Neurodevelopmental disorders (NDDs) are a heterogeneous group of syndromes that typically manifest early in development. NDDs are characterized by intellectual disability/developmental delay (ID/DD) and resulting cognitive deficits. In our studies, we focus on Witteveen-Kolk Syndrome (WitKoS) characterized by mild ID, growth and feeding difficulties, autism spectrum disorder (ASD) and attention-deficit/hyperactivity disorder (ADHD) and some types of language developmental delay (Balasubramanian et al., 2021). This syndrome is caused by heterozygous loss-of-function mutations in SIN3A, a gene that encodes for a transcriptional repressor and MeCP2 interactor. Preliminary studies performed in vivo proved that functional knockdown of Sin3a leads to reduced cortical neurogenesis and aberrant cortico-cortical projections in the developing mouse brain, as well as altered progenitor proliferation in the prefrontal cortex (Witteveen et al., 2016); however, little is known about the human-specific roles in corticogenesis.
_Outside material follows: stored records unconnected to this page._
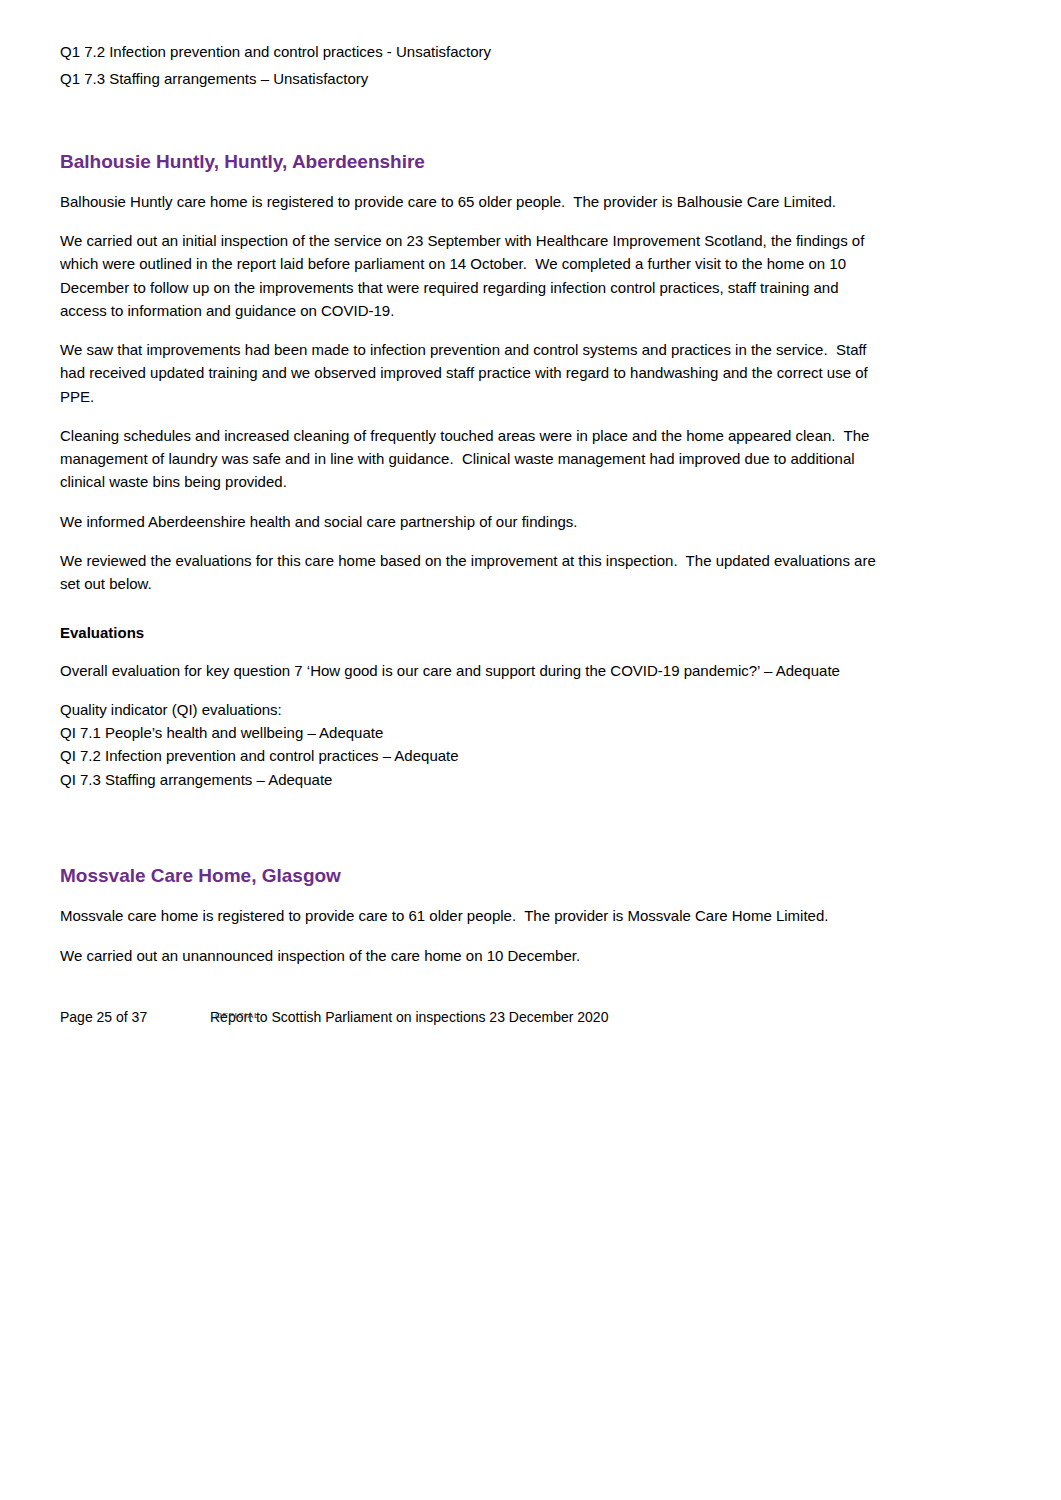Q1 7.2 Infection prevention and control practices - Unsatisfactory
Q1 7.3 Staffing arrangements – Unsatisfactory
Balhousie Huntly, Huntly, Aberdeenshire
Balhousie Huntly care home is registered to provide care to 65 older people. The provider is Balhousie Care Limited.
We carried out an initial inspection of the service on 23 September with Healthcare Improvement Scotland, the findings of which were outlined in the report laid before parliament on 14 October. We completed a further visit to the home on 10 December to follow up on the improvements that were required regarding infection control practices, staff training and access to information and guidance on COVID-19.
We saw that improvements had been made to infection prevention and control systems and practices in the service. Staff had received updated training and we observed improved staff practice with regard to handwashing and the correct use of PPE.
Cleaning schedules and increased cleaning of frequently touched areas were in place and the home appeared clean. The management of laundry was safe and in line with guidance. Clinical waste management had improved due to additional clinical waste bins being provided.
We informed Aberdeenshire health and social care partnership of our findings.
We reviewed the evaluations for this care home based on the improvement at this inspection. The updated evaluations are set out below.
Evaluations
Overall evaluation for key question 7 ‘How good is our care and support during the COVID-19 pandemic?’ – Adequate
Quality indicator (QI) evaluations:
QI 7.1 People’s health and wellbeing – Adequate
QI 7.2 Infection prevention and control practices – Adequate
QI 7.3 Staffing arrangements – Adequate
Mossvale Care Home, Glasgow
Mossvale care home is registered to provide care to 61 older people. The provider is Mossvale Care Home Limited.
We carried out an unannounced inspection of the care home on 10 December.
Page 25 of 37 Report to Scottish Parliament on inspections 23 December 2020
OFFICIAL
To shed light on the pathogenic molecular mechanisms, we generate dorsal forebrain and midbrain organoids from patient-derived iPSCs and characterize them in parallel with control organoids. To account for potential heterogeneity between patient iPSC lines, isogenic iPSC lines for SIN3A have been generated using CRISPR/Cas9-mediated genome editing. The characterization includes proliferation, migration and differentiation assays, through immunofluorescence analyses/morphometrics, as well as gene expression analyses, by means of RNA-seq. Preliminary data suggest that patient-derived dorsal forebrain organoids present a smaller size and an aberrant cytoarchitecture when compared to controls. A better understanding of the underlying biological mechanisms will open doors to investigate the possibility of therapeutic interventions and subsequent improvement of care.